BEGIN Record excerpts
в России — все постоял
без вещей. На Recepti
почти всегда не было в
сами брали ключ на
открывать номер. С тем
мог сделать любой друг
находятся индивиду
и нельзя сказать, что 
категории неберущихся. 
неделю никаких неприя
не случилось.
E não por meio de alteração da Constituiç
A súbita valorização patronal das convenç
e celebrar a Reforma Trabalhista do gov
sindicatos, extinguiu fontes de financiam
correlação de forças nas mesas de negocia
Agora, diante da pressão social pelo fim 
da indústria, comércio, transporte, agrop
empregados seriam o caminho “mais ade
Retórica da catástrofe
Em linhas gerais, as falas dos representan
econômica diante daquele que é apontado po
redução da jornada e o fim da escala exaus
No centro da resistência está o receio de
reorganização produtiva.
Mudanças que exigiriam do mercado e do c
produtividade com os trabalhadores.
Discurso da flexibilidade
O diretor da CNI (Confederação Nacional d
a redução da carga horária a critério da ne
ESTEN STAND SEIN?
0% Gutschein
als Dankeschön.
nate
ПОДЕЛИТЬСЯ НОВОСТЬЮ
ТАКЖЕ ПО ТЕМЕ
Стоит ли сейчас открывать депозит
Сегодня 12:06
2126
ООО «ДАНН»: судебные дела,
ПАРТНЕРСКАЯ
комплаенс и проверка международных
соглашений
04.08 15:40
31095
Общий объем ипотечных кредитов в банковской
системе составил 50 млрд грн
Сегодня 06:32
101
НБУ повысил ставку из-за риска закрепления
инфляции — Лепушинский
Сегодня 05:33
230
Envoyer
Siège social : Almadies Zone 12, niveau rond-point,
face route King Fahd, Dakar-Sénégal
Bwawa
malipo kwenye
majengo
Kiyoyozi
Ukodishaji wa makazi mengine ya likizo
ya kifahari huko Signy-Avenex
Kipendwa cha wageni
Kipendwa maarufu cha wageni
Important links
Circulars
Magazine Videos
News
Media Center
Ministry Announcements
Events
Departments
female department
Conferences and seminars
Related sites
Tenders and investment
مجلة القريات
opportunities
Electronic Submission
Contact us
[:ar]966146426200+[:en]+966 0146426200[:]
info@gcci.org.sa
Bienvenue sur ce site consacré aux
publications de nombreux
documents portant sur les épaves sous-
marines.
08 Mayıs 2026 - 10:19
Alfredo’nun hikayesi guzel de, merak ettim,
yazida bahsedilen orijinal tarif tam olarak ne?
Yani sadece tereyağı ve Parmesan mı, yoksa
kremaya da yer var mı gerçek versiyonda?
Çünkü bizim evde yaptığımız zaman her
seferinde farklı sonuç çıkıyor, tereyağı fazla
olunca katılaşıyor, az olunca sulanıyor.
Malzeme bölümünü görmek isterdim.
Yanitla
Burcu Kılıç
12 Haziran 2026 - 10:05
END Record excerpts
What you need to do — Retype all of the text from the material above, keeping every line and character as it is.

Problem solution —
в России — все постоял
без вещей. На Recepti
почти всегда не было в
сами брали ключ на
открывать номер. С тем
мог сделать любой друг
находятся индивиду
и нельзя сказать, что 
категории неберущихся. 
неделю никаких неприя
не случилось.
E não por meio de alteração da Constituiç
A súbita valorização patronal das convenç
e celebrar a Reforma Trabalhista do gov
sindicatos, extinguiu fontes de financiam
correlação de forças nas mesas de negocia
Agora, diante da pressão social pelo fim 
da indústria, comércio, transporte, agrop
empregados seriam o caminho “mais ade
Retórica da catástrofe
Em linhas gerais, as falas dos representan
econômica diante daquele que é apontado po
redução da jornada e o fim da escala exaus
No centro da resistência está o receio de
reorganização produtiva.
Mudanças que exigiriam do mercado e do c
produtividade com os trabalhadores.
Discurso da flexibilidade
O diretor da CNI (Confederação Nacional d
a redução da carga horária a critério da ne
ESTEN STAND SEIN?
0% Gutschein
als Dankeschön.
nate
ПОДЕЛИТЬСЯ НОВОСТЬЮ
ТАКЖЕ ПО ТЕМЕ
Стоит ли сейчас открывать депозит
Сегодня 12:06
2126
ООО «ДАНН»: судебные дела,
ПАРТНЕРСКАЯ
комплаенс и проверка международных
соглашений
04.08 15:40
31095
Общий объем ипотечных кредитов в банковской
системе составил 50 млрд грн
Сегодня 06:32
101
НБУ повысил ставку из-за риска закрепления
инфляции — Лепушинский
Сегодня 05:33
230
Envoyer
Siège social : Almadies Zone 12, niveau rond-point,
face route King Fahd, Dakar-Sénégal
Bwawa
malipo kwenye
majengo
Kiyoyozi
Ukodishaji wa makazi mengine ya likizo
ya kifahari huko Signy-Avenex
Kipendwa cha wageni
Kipendwa maarufu cha wageni
Important links
Circulars
Magazine Videos
News
Media Center
Ministry Announcements
Events
Departments
female department
Conferences and seminars
Related sites
Tenders and investment
مجلة القريات
opportunities
Electronic Submission
Contact us
[:ar]966146426200+[:en]+966 0146426200[:]
info@gcci.org.sa
Bienvenue sur ce site consacré aux
publications de nombreux
documents portant sur les épaves sous-
marines.
08 Mayıs 2026 - 10:19
Alfredo’nun hikayesi guzel de, merak ettim,
yazida bahsedilen orijinal tarif tam olarak ne?
Yani sadece tereyağı ve Parmesan mı, yoksa
kremaya da yer var mı gerçek versiyonda?
Çünkü bizim evde yaptığımız zaman her
seferinde farklı sonuç çıkıyor, tereyağı fazla
olunca katılaşıyor, az olunca sulanıyor.
Malzeme bölümünü görmek isterdim.
Yanitla
Burcu Kılıç
12 Haziran 2026 - 10:05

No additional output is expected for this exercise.